■ **Task directions**
Give all of the data below again exactly, and drop the images.

(Data provided)

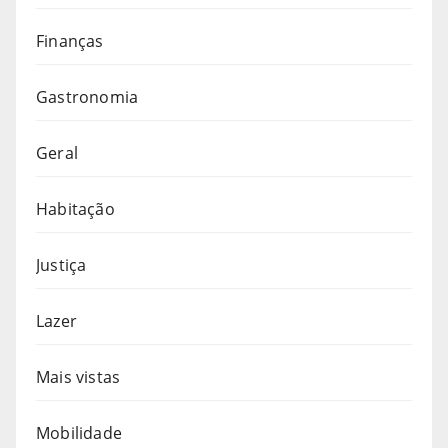
Finanças
Gastronomia
Geral
Habitação
Justiça
Lazer
Mais vistas
Mobilidade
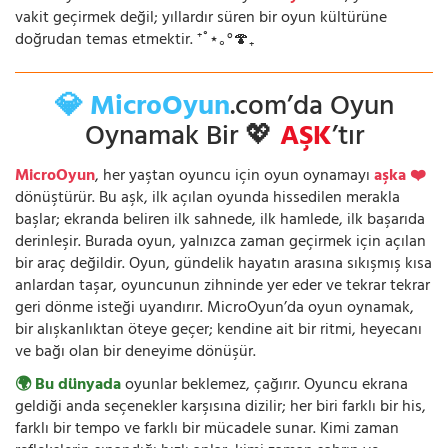
vakit geçirmek değil; yıllardır süren bir oyun kültürüne
doğrudan temas etmektir. ⁺˚⋆｡°🍄₊
💎 MicroOyun
.com’da Oyun
Oynamak Bir 💖
AŞK
’tır
MicroOyun
, her yaştan oyuncu için oyun oynamayı
aşka ❤️
dönüştürür. Bu aşk, ilk açılan oyunda hissedilen merakla
başlar; ekranda beliren ilk sahnede, ilk hamlede, ilk başarıda
derinleşir. Burada oyun, yalnızca zaman geçirmek için açılan
bir araç değildir. Oyun, gündelik hayatın arasına sıkışmış kısa
anlardan taşar, oyuncunun zihninde yer eder ve tekrar tekrar
geri dönme isteği uyandırır. MicroOyun’da oyun oynamak,
bir alışkanlıktan öteye geçer; kendine ait bir ritmi, heyecanı
ve bağı olan bir deneyime dönüşür.
🌍 Bu dünyada
oyunlar beklemez, çağırır. Oyuncu ekrana
geldiği anda seçenekler karşısına dizilir; her biri farklı bir his,
farklı bir tempo ve farklı bir mücadele sunar. Kimi zaman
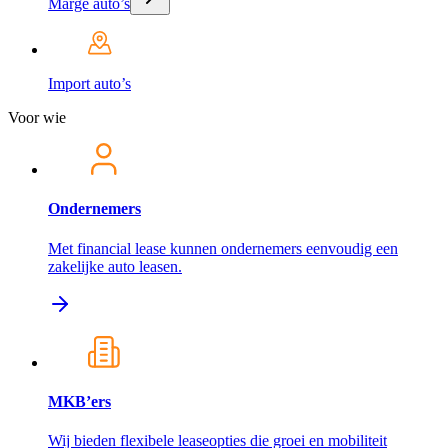
Marge auto’s
Import auto’s
Voor wie
Ondernemers
Met financial lease kunnen ondernemers eenvoudig een
zakelijke auto leasen.
MKB’ers
Wij bieden flexibele leaseopties die groei en mobiliteit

(End Data provided)

■ **Task result**
Finanças
Gastronomia
Geral
Habitação
Justiça
Lazer
Mais vistas
Mobilidade
vakit geçirmek değil; yıllardır süren bir oyun kültürüne
doğrudan temas etmektir. ⁺˚⋆｡°🍄₊
💎 MicroOyun
.com’da Oyun
Oynamak Bir 💖
AŞK
’tır
MicroOyun
, her yaştan oyuncu için oyun oynamayı
aşka ❤️
dönüştürür. Bu aşk, ilk açılan oyunda hissedilen merakla
başlar; ekranda beliren ilk sahnede, ilk hamlede, ilk başarıda
derinleşir. Burada oyun, yalnızca zaman geçirmek için açılan
bir araç değildir. Oyun, gündelik hayatın arasına sıkışmış kısa
anlardan taşar, oyuncunun zihninde yer eder ve tekrar tekrar
geri dönme isteği uyandırır. MicroOyun’da oyun oynamak,
bir alışkanlıktan öteye geçer; kendine ait bir ritmi, heyecanı
ve bağı olan bir deneyime dönüşür.
🌍 Bu dünyada
oyunlar beklemez, çağırır. Oyuncu ekrana
geldiği anda seçenekler karşısına dizilir; her biri farklı bir his,
farklı bir tempo ve farklı bir mücadele sunar. Kimi zaman
Marge auto’s
Import auto’s
Voor wie
Ondernemers
Met financial lease kunnen ondernemers eenvoudig een
zakelijke auto leasen.
MKB’ers
Wij bieden flexibele leaseopties die groei en mobiliteit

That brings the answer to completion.